> [Task statement]
Your answer is a copy of every line in the records where "Conference" appears.

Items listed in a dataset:
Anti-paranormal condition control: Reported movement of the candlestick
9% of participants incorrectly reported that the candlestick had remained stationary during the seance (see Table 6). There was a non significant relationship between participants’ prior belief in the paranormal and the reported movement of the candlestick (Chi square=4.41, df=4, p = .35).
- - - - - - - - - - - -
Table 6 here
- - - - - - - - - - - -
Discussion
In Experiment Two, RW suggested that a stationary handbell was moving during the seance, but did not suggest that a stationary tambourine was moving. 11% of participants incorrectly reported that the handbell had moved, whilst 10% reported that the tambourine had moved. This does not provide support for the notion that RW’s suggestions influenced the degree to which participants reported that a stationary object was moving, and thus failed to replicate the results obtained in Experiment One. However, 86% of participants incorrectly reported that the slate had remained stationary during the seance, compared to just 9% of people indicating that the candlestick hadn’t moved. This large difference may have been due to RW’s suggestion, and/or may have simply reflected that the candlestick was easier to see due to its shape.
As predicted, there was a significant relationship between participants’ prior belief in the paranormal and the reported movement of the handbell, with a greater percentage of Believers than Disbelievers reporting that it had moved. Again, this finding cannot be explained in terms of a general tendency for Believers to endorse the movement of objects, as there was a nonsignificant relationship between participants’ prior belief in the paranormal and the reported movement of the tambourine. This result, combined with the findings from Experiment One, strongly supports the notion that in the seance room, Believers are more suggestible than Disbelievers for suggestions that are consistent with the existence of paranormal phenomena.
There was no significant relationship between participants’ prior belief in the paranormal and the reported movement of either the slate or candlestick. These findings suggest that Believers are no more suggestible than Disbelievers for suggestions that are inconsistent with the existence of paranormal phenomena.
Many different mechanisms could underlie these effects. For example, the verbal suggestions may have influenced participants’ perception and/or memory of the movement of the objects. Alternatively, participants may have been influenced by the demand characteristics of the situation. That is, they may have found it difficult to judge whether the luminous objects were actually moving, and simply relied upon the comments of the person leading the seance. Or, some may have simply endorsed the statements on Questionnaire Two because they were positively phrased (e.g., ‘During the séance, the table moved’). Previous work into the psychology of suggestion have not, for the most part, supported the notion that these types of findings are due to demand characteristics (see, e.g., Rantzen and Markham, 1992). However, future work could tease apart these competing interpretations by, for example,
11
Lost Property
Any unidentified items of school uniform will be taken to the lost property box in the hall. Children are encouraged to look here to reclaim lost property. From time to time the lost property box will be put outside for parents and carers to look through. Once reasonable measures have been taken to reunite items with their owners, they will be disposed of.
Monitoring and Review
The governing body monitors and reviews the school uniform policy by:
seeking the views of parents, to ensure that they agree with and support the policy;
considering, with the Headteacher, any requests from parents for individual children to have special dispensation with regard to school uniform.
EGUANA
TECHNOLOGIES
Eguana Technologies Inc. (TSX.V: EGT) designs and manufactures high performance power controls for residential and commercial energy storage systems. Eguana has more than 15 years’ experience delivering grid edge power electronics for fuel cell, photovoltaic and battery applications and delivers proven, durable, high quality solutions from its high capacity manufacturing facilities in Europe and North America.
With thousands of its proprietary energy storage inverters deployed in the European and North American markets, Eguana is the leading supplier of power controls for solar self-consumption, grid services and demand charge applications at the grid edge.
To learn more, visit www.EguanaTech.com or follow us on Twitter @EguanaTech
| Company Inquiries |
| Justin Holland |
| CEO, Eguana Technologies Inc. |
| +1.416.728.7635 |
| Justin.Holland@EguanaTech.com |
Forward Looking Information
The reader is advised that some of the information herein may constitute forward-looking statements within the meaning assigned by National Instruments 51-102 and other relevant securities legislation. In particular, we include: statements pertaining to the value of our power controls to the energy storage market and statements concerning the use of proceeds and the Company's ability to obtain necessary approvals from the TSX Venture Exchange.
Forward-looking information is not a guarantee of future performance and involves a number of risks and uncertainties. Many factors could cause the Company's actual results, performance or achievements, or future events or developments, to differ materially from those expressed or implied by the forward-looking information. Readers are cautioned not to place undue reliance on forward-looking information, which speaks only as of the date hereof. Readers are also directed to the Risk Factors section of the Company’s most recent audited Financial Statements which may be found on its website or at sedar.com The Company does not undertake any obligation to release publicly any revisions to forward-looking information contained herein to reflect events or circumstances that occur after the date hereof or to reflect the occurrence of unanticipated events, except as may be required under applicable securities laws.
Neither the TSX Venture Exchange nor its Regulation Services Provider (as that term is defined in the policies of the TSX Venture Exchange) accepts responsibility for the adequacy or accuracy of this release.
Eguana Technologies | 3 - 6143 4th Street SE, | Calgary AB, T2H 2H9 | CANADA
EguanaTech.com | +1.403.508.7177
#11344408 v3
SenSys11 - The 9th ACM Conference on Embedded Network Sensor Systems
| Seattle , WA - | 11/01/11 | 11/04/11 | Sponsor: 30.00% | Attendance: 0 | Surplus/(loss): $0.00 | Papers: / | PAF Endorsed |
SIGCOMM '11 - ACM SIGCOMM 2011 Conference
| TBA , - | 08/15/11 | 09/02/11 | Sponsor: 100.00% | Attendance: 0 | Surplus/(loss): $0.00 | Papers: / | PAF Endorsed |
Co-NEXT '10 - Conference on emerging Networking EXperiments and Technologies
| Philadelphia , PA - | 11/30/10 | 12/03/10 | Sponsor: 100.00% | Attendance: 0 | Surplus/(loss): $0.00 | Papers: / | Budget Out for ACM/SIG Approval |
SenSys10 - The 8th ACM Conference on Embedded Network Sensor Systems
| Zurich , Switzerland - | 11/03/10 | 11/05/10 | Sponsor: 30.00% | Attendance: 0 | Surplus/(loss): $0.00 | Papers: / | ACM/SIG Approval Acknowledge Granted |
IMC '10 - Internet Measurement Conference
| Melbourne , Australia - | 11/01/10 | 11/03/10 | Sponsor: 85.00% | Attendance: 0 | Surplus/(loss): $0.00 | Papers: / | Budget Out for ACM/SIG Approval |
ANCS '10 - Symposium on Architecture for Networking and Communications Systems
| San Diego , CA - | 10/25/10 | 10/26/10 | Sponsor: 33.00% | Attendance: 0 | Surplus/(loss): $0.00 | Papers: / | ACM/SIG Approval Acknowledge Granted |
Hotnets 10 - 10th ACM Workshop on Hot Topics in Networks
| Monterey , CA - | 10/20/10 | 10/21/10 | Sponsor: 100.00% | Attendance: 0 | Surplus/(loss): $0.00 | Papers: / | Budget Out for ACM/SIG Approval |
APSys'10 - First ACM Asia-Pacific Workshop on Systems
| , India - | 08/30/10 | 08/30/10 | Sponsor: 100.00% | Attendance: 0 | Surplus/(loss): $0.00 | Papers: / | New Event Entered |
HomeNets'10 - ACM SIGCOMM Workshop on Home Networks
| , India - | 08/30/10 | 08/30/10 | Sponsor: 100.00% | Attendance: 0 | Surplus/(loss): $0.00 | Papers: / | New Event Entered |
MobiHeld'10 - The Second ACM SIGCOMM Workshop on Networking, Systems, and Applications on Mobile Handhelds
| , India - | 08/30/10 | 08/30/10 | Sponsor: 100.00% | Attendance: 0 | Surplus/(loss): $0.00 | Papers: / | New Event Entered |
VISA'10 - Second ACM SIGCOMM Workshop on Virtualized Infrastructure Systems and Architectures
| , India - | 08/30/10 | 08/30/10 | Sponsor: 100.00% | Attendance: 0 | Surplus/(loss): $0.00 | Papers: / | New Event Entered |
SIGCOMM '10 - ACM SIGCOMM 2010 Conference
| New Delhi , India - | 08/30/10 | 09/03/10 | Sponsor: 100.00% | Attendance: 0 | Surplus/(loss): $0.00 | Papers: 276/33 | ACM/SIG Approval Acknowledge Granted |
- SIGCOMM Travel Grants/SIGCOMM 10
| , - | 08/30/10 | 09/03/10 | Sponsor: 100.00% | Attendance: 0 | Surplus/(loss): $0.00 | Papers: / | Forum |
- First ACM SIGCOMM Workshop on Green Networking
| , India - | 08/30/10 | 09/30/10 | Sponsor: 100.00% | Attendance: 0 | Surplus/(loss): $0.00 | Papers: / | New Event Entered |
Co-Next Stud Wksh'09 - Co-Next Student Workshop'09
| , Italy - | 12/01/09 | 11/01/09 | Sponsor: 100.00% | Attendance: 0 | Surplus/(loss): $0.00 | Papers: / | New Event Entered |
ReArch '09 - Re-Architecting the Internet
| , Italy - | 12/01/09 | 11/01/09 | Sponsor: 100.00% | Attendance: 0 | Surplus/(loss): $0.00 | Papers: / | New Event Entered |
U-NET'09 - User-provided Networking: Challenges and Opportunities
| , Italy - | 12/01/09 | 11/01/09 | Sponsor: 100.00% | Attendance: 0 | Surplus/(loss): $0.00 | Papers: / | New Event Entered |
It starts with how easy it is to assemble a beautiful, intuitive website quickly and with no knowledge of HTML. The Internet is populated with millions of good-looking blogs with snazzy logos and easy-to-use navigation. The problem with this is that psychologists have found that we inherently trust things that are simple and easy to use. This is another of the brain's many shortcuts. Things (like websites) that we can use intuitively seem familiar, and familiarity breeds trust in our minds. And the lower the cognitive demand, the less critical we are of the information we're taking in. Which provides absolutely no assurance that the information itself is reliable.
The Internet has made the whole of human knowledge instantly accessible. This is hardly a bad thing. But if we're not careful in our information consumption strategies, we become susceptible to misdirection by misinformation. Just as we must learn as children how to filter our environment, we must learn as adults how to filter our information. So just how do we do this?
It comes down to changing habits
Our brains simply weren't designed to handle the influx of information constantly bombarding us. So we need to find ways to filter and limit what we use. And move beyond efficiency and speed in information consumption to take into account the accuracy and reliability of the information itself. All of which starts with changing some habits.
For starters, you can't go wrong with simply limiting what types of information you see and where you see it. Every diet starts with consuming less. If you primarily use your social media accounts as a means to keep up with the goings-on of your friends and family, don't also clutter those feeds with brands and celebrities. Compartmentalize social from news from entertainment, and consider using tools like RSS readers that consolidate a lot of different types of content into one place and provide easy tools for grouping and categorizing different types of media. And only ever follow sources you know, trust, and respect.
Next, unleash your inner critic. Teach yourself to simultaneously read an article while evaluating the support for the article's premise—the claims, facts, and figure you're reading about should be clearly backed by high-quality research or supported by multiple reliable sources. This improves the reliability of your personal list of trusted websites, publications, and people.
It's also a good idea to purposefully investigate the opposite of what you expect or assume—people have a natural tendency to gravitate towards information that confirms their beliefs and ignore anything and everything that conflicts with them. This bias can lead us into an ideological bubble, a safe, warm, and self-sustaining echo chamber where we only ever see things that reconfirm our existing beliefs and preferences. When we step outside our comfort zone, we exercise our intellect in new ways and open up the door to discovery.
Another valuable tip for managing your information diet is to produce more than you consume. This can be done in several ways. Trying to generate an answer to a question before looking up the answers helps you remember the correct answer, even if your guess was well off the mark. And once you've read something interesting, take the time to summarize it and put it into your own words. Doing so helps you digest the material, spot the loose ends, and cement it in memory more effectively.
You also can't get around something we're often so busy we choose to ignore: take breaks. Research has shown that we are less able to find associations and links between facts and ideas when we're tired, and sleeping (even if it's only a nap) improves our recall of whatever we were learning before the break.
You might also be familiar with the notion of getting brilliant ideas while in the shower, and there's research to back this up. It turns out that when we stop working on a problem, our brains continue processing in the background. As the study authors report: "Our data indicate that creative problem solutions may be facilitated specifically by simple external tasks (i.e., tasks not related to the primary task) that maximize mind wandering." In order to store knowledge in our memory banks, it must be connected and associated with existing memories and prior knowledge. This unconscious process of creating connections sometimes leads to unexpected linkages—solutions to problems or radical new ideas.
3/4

> [Task output]
SenSys11 - The 9th ACM Conference on Embedded Network Sensor Systems
SIGCOMM '11 - ACM SIGCOMM 2011 Conference
Co-NEXT '10 - Conference on emerging Networking EXperiments and Technologies
SenSys10 - The 8th ACM Conference on Embedded Network Sensor Systems
IMC '10 - Internet Measurement Conference
SIGCOMM '10 - ACM SIGCOMM 2010 Conference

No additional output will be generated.